--- Try it ---
The result should be all the records, exact and complete, without a single picture.

Dataset records:
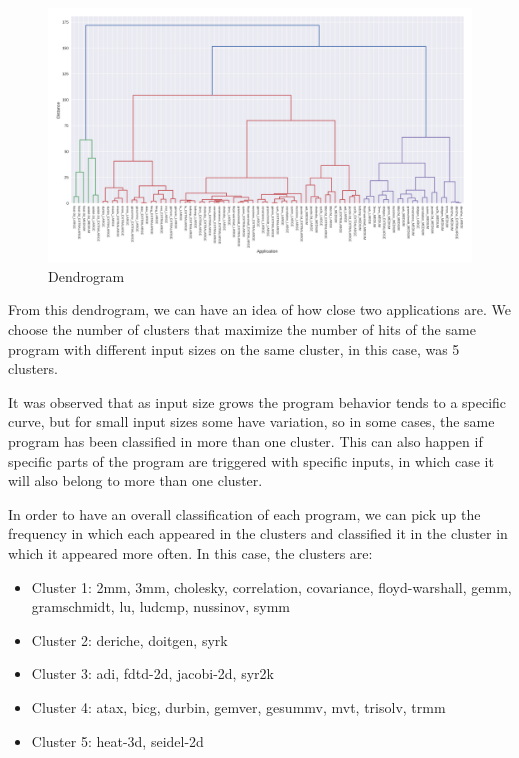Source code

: 
\begin{figure}[h]
	\centering
	\includegraphics[width=\textwidth]{fingerprint/figures/dendograma_input_size.png}
	\caption{Dendrogram}
	\label{fig:dendograma_input_size}
\end{figure}

From this dendrogram, we can have an idea of how close two applications are. We choose the number of clusters that maximize the number of hits of the same program with different input sizes on the same cluster, in this case, was 5 clusters.

It was observed that as input size grows the program behavior tends to a specific curve, but for small input sizes some have variation, so in some cases, the same program has been classified in more than one cluster. This can also happen if specific parts of the program are triggered with specific inputs, in which case it will also belong to more than one cluster.

In order to have an overall classification of each program, we can pick up the frequency in which each appeared in the clusters and classified it in the cluster in which it appeared more often. In this case, the clusters are:

\begin{itemize}
	\item Cluster 1: 2mm, 3mm, cholesky, correlation, covariance, floyd-warshall, gemm, gramschmidt, lu, ludcmp, nussinov, symm
	
	\item Cluster 2: deriche, doitgen, syrk
	
	\item Cluster 3: adi, fdtd-2d, jacobi-2d, syr2k
	
	\item Cluster 4: atax, bicg, durbin, gemver, gesummv, mvt, trisolv, trmm
	
	\item Cluster 5: heat-3d, seidel-2d
\end{itemize}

--- Task response ---
Source code

: 
\begin{figure}[h]
	\centering
	\includegraphics[width=\textwidth]{fingerprint/figures/dendograma_input_size.png}
	\caption{Dendrogram}
	\label{fig:dendograma_input_size}
\end{figure}

From this dendrogram, we can have an idea of how close two applications are. We choose the number of clusters that maximize the number of hits of the same program with different input sizes on the same cluster, in this case, was 5 clusters.

It was observed that as input size grows the program behavior tends to a specific curve, but for small input sizes some have variation, so in some cases, the same program has been classified in more than one cluster. This can also happen if specific parts of the program are triggered with specific inputs, in which case it will also belong to more than one cluster.

In order to have an overall classification of each program, we can pick up the frequency in which each appeared in the clusters and classified it in the cluster in which it appeared more often. In this case, the clusters are:

\begin{itemize}
	\item Cluster 1: 2mm, 3mm, cholesky, correlation, covariance, floyd-warshall, gemm, gramschmidt, lu, ludcmp, nussinov, symm
	
	\item Cluster 2: deriche, doitgen, syrk
	
	\item Cluster 3: adi, fdtd-2d, jacobi-2d, syr2k
	
	\item Cluster 4: atax, bicg, durbin, gemver, gesummv, mvt, trisolv, trmm
	
	\item Cluster 5: heat-3d, seidel-2d
\end{itemize}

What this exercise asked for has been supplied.